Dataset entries
★ ★ ★ ★ ★
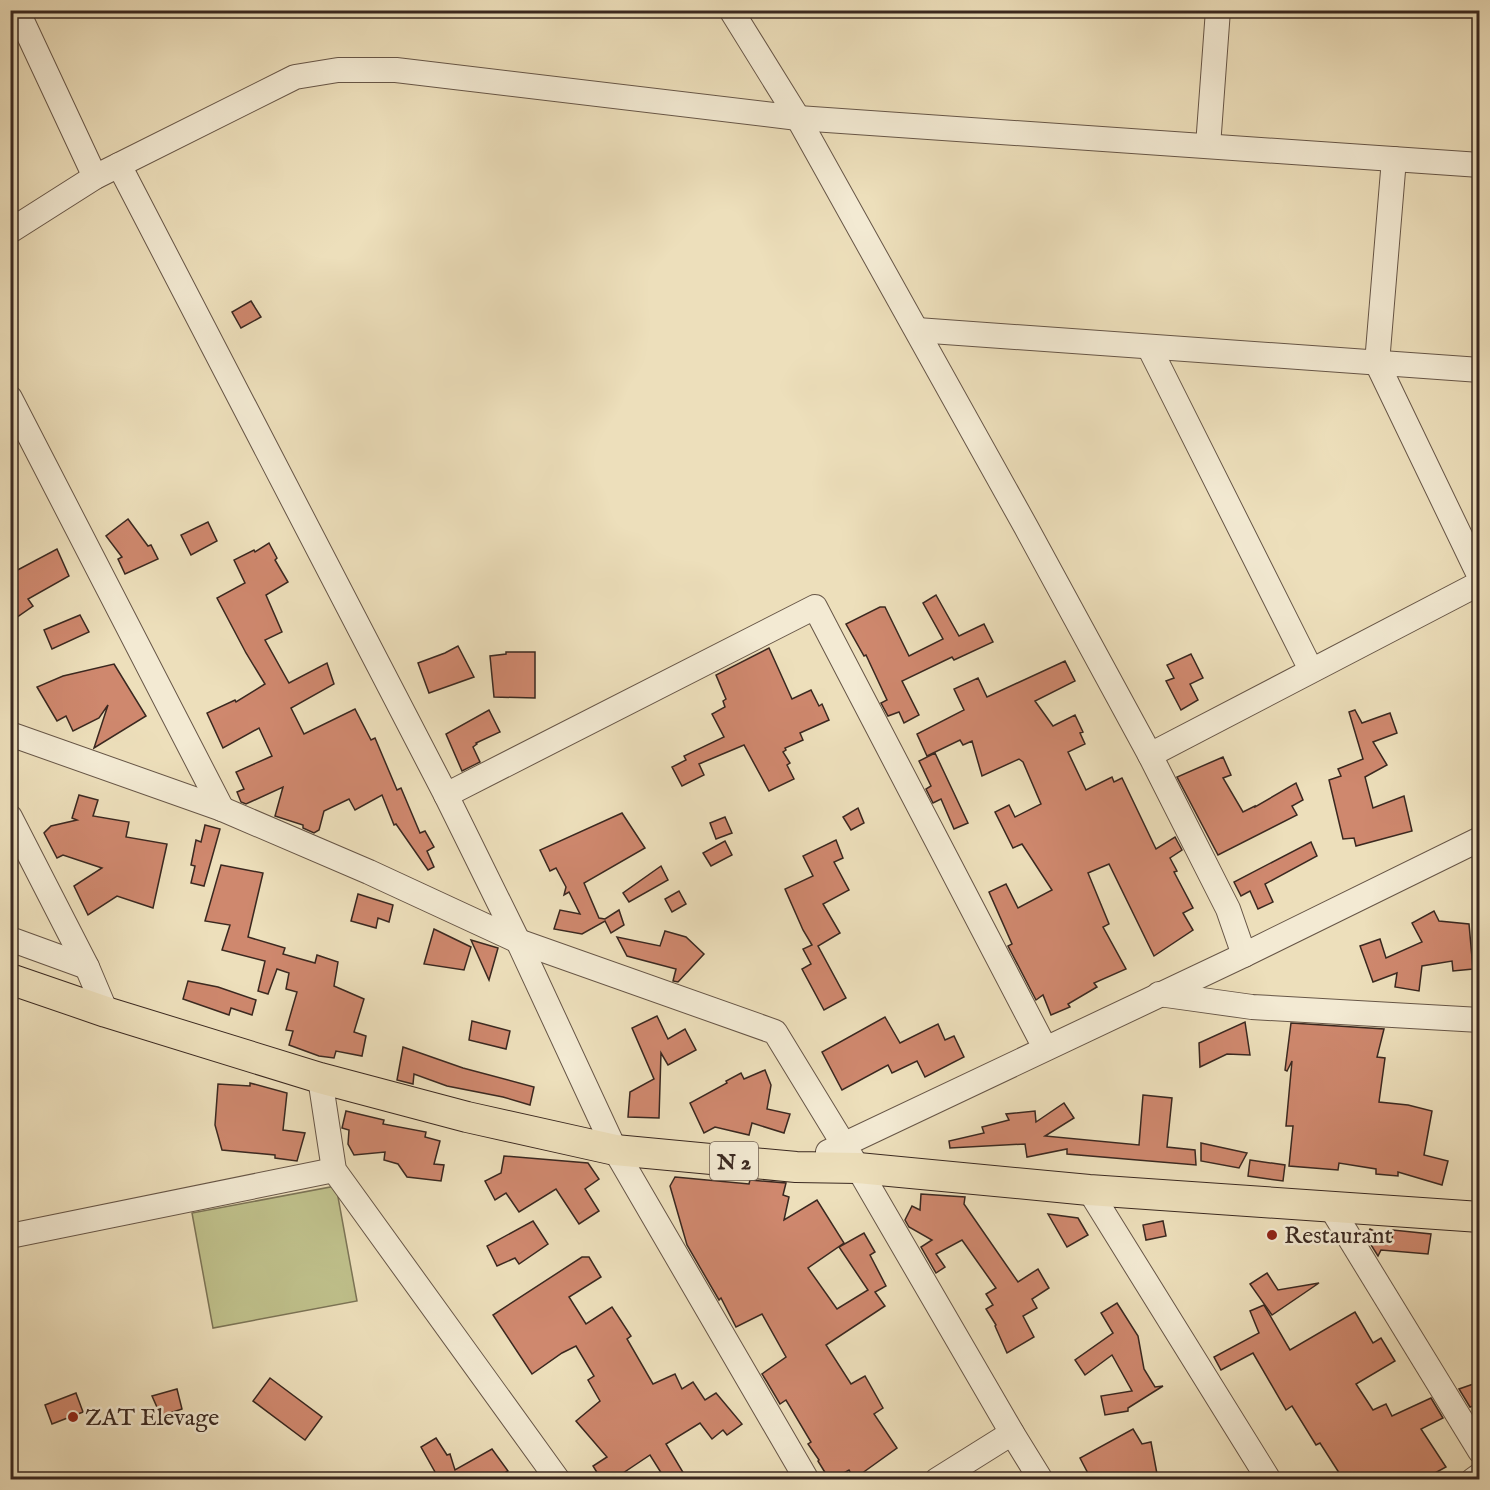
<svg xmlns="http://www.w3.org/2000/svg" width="1490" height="1490" font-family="'IM FELL English',serif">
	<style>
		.grass { fill: #bfc08b; stroke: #7c7456; stroke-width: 1.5 }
		.building { fill: #cf886e; stroke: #3a2820; stroke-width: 1.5 }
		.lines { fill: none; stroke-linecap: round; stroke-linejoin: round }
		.minor-casing { stroke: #675647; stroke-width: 26 }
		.major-casing { stroke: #3a2820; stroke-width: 32 }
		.minor { stroke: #f3ead3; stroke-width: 24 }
		.major { stroke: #eddfbb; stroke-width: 30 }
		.poi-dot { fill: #8f2418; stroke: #f3ead3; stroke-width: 2 }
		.labels { text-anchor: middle; stroke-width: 5; stroke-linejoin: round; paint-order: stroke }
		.shield { fill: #f3ead3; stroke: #726256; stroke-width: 1.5 }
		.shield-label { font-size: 22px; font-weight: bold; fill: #3a2820 }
		.poi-label { font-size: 24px; fill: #3a2820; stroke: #f3ead3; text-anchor: start }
	</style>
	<rect width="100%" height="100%" fill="#eddfbb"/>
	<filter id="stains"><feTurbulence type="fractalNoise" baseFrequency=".00333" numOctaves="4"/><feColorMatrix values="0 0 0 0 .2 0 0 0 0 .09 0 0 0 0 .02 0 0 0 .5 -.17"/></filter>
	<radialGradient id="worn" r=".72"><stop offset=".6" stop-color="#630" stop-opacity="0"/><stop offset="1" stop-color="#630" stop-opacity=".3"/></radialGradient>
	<polygon class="grass" points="336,1186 357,1301 213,1328 192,1213"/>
	<g class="building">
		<polygon points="251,301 261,317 241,328 232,312"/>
		<polygon points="128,519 148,546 151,545 158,559 125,574 118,559 122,557 106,536"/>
		<polygon points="208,522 217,541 191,555 181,535"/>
		<polygon points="269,543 277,558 275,560 288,582 266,595 282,632 265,640 289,683 327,663 334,684 291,708 304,734 355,709 371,740 375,738 397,790 401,788 420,833 425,831 434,847 427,851 434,867 428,870 396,824 394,825 382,795 355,810 349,799 324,811 319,830 314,833 303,828 303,825 275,816 283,787 246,804 241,802 237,792 244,789 236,772 272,756 259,728 223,748 207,713 235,700 236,702 265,684 246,653 217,598 245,583 234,560 254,550 255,552"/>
		<polygon points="57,549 69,576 28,599 33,606 10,622 10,574"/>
		<polygon points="936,595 959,636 984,624 993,642 954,660 952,657 902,681 919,715 904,723 899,712 888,716 881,703 887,700 866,655 864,656 846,624 880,607 885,607 909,656 943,639 923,603"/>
		<polygon points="80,615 89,632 52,649 44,630"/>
		<polygon points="458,646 474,677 429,693 418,663 445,653"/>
		<polygon points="769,648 792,699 811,690 819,706 822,704 829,720 800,733 803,740 785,748 786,750 783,752 790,763 787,765 794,779 769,791 744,745 699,764 704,775 682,786 672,767 686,760 684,756 724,737 712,714 725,707 723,701 726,699 716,675"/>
		<polygon points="506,652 535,652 535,698 494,697 490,656 506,654"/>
		<polygon points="1191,654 1203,678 1190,684 1198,700 1181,710 1166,681 1174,678 1167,665"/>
		<polygon points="1065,661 1075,681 1035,701 1053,726 1075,715 1083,732 1080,733 1085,744 1068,752 1086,790 1112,777 1114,782 1122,778 1156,849 1175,837 1182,850 1170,858 1177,871 1174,872 1193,908 1183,913 1193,930 1154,956 1109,864 1088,873 1109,924 1103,927 1126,969 1094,983 1097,987 1068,1004 1070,1007 1051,1015 1043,995 1036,1000 1008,946 1012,944 989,892 1006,884 1018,908 1052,890 1022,844 1013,848 995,812 1009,805 1015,817 1041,804 1023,762 1019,759 982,776 972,741 963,745 960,740 927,756 917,734 964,710 954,689 978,678 987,697"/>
		<polygon points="114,664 146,716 94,748 108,705 99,718 73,731 66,716 57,721 37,687 63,676"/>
		<polygon points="489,710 500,732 476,743 477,744 473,747 480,762 462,771 446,734"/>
		<polygon points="1355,710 1362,723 1390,713 1397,733 1373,742 1387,765 1365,777 1373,808 1404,796 1412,831 1356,846 1354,838 1343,839 1329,780 1341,776 1338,769 1363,759 1349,712"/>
		<polygon points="935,753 968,823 954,829 941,799 933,803 926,789 931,786 919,761"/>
		<polygon points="1223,757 1231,775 1223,778 1243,812 1255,806 1255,807 1296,783 1303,800 1292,806 1297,815 1218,855 1177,777"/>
		<polygon points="79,795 98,800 93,816 129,822 126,837 167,844 153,908 117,896 88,915 74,886 102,868 63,855 57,858 44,833 51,826 77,820 72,818"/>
		<polygon points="858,808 864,823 851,830 843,817"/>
		<polygon points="622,813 645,848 584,883 599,918 605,919 619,910 624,925 611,933 605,921 582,934 554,929 560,910 580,914 569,892 564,895 566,887 556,868 550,871 540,850"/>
		<polygon points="725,817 732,833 716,839 710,823"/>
		<polygon points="205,825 220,829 204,886 191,883 195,866 191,865 196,840 201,842"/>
		<polygon points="836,840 843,858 834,862 849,890 823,904 840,933 818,946 846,998 824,1010 802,969 811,964 803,949 812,945 803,930 785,889 813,876 803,856"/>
		<polygon points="725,841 732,855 711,866 703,853"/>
		<polygon points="1311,842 1317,856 1265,884 1273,902 1258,909 1250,891 1241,896 1234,882"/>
		<polygon points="221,865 263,873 248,937 285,948 283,954 315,963 317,955 338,962 334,986 364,999 354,1032 366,1036 362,1056 336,1051 334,1058 319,1056 289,1045 293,1031 286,1030 297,992 286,989 289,973 277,969 268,994 258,991 265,961 222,950 230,925 205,921"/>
		<polygon points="661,866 668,880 629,902 623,893"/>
		<polygon points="679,891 686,904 672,912 665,899"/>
		<polygon points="358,894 393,905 389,922 378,918 376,928 351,921"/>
		<polygon points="1434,911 1439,921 1469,924 1473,969 1453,971 1452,961 1422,966 1419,991 1395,987 1397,973 1373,982 1360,946 1380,939 1386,958 1422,942 1412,923"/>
		<polygon points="434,929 471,947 464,970 424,964"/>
		<polygon points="665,931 686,937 704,954 678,982 673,981 676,969 627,956 617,937 660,946"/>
		<polygon points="471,940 498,948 489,980"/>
		<polygon points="188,981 218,987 256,1000 252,1015 231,1008 229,1015 183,999"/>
		<polygon points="657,1016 668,1039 685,1029 696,1050 668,1065 661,1053 659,1118 628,1117 630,1092 654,1079 632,1028"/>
		<polygon points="885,1017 900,1043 938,1024 945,1040 954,1036 964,1057 925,1077 917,1061 892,1073 888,1065 842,1090 822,1052"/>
		<polygon points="472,1021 510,1031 506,1049 469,1040"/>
		<polygon points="1245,1022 1250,1055 1227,1054 1200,1067 1199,1043"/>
		<polygon points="1291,1023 1384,1029 1377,1057 1385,1058 1379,1102 1408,1105 1432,1111 1424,1155 1448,1161 1442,1185 1398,1172 1398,1176 1376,1174 1376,1169 1339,1163 1338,1170 1289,1166 1293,1126 1286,1126 1292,1061 1287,1071 1285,1070"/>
		<polygon points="403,1047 463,1068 534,1087 530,1105 503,1097 447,1086 414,1074 413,1084 397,1080"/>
		<polygon points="765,1070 771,1085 767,1109 790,1114 784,1133 752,1123 749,1135 715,1127 704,1133 690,1103 727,1083 726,1081 741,1073 744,1079"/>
		<polygon points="250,1083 287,1093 283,1130 305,1133 297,1161 275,1158 275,1155 222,1150 215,1125 218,1084 250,1086"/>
		<polygon points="1143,1095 1172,1098 1167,1147 1195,1150 1196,1165 1067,1154 1067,1149 1027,1157 1025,1144 950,1148 949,1141 984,1133 982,1127 1009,1120 1006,1114 1035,1111 1036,1122 1064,1103 1074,1118 1045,1136 1139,1145"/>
		<polygon points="346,1111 384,1120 383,1124 426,1132 425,1137 440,1141 434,1164 444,1165 441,1181 407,1177 398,1164 384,1160 385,1152 354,1155 348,1144 349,1130 342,1128"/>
		<polygon points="1201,1143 1247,1153 1239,1168 1201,1161"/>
		<polygon points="504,1156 588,1163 599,1179 585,1189 599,1211 579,1224 556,1189 519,1212 506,1193 495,1200 485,1181 501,1173"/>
		<polygon points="1250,1160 1285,1165 1283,1181 1248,1176"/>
		<polygon points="675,1177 749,1184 750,1180 786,1183 783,1195 789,1197 784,1220 817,1200 844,1243 808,1268 837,1309 868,1290 839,1247 864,1233 875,1252 870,1255 886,1286 875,1292 885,1306 826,1345 851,1384 865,1376 883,1408 874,1414 897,1448 854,1479 849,1470 833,1479 829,1479 818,1461 819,1460 808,1444 811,1442 786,1400 780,1404 767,1382 762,1374 786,1357 762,1314 736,1327 721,1298 719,1300 687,1245 670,1186"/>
		<polygon points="921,1194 965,1197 964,1204 1018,1282 1038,1269 1049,1288 1032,1299 1037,1308 1023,1316 1034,1337 1007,1353 995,1326 996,1325 986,1309 993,1305 986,1294 996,1288 962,1240 936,1254 945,1267 936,1273 921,1247 932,1240 909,1227 905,1220 912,1206 920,1210"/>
		<polygon points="1048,1214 1078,1218 1088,1235 1067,1247"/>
		<polygon points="533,1221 548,1244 519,1264 515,1258 497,1266 487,1246"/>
		<polygon points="1163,1221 1166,1236 1146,1240 1143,1225"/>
		<polygon points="1370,1229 1392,1240 1393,1230 1431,1234 1428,1254 1381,1250 1378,1256 1366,1237"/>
		<polygon points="582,1257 589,1257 601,1277 569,1297 586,1324 612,1307 631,1336 627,1339 653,1384 675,1374 682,1389 693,1382 705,1400 716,1393 742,1424 727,1435 723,1430 712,1439 700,1423 666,1444 687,1479 665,1479 650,1455 614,1479 601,1479 593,1466 607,1457 576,1421 600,1401 588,1380 594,1376 576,1346 562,1353 532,1374 493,1315"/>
		<polygon points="1267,1273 1278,1290 1319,1283 1272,1315 1250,1284"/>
		<polygon points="1117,1303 1138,1336 1144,1369 1155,1387 1163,1386 1128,1408 1128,1411 1105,1415 1101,1396 1132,1391 1112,1355 1085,1375 1075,1360 1113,1333 1101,1313"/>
		<polygon points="1264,1305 1290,1350 1355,1312 1373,1343 1381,1338 1395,1361 1356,1384 1373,1410 1386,1404 1392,1416 1431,1398 1443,1418 1421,1429 1446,1467 1424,1479 1343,1479 1320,1443 1316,1445 1292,1406 1286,1410 1253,1353 1221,1370 1214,1357 1259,1333 1250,1311"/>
		<polygon points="270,1378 322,1417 305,1440 253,1401"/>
		<polygon points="1479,1382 1479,1404 1470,1407 1459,1389"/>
		<polygon points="177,1389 182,1409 161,1416 152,1396"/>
		<polygon points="76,1393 83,1412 52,1424 45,1405"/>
		<polygon points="1133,1429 1142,1444 1151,1442 1158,1479 1091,1479 1080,1458"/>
		<polygon points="436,1438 447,1455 450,1454 455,1470 492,1449 508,1471 494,1479 439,1479 421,1447"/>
	</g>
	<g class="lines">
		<g class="minor-casing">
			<g id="minor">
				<polyline points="17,10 95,177"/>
				<polyline points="731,10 798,118 1026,527 1150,755 1228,909 1244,955"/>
				<polyline points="1208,146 1218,10"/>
				<polyline points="1394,159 1377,363 1480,577"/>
				<polyline points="119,165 446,795 518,941 615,1150 807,1480"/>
				<polyline points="10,231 95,177 295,77 338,70 396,70 798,118 1480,165"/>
				<polyline points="917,330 1480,370"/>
				<polyline points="1149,347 1311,670"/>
				<polyline points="10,398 222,809"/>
				<polyline points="10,734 222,809 369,872 518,941 775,1032 858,1168 1012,1433 1041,1480"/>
				<polyline points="1150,755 1480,583"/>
				<polyline points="446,795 815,607 1045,1048"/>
				<polyline points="10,817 87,967 106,1012"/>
				<polyline points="10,939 87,967"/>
				<polyline points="1159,994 1252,1007 1480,1020"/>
				<polyline points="320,1078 334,1170 558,1480"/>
				<polyline points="828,1152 1244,955 1480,839"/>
				<polyline points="1089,1190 1269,1480"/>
				<polyline points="1330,1206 1480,1451"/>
				<polyline points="10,1236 334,1170"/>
				<polyline points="937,1480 1012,1433"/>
				<polyline points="1473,1480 1480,1475"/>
			</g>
		</g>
		<g class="major-casing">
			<polyline id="major" points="10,979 106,1012 320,1078 467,1117 615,1150 796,1167 858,1168 1089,1190 1480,1217"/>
		</g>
		<use href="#minor" class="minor"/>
		<use href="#major" class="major"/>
	</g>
	<g class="poi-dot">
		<circle cx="1272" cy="1235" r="6"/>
		<circle cx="73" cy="1417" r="6"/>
	</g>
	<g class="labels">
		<rect class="shield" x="710" y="1142" width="48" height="38" rx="4.5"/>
		<g class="shield-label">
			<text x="734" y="1169">N 2</text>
		</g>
		<g class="poi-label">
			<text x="1284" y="1243">Restaurant</text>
			<text x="85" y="1425">ZAT Elevage</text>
		</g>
	</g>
	<rect width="1490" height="1490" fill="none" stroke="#eddfbb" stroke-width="36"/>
	<rect x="12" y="12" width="1466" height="1466" fill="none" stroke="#3a2820" stroke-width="3"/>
	<rect x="18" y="18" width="1454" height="1454" fill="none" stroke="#3a2820" stroke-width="1.5"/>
	<rect width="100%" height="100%" filter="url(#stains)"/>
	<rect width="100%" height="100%" fill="url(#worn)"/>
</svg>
★ ★ ★ ★ ★
> **Description of the task**
Your task is to copy every line in the entries that holds the string "lines".

> **Worked solution**
		.lines { fill: none; stroke-linecap: round; stroke-linejoin: round }
	<g class="lines">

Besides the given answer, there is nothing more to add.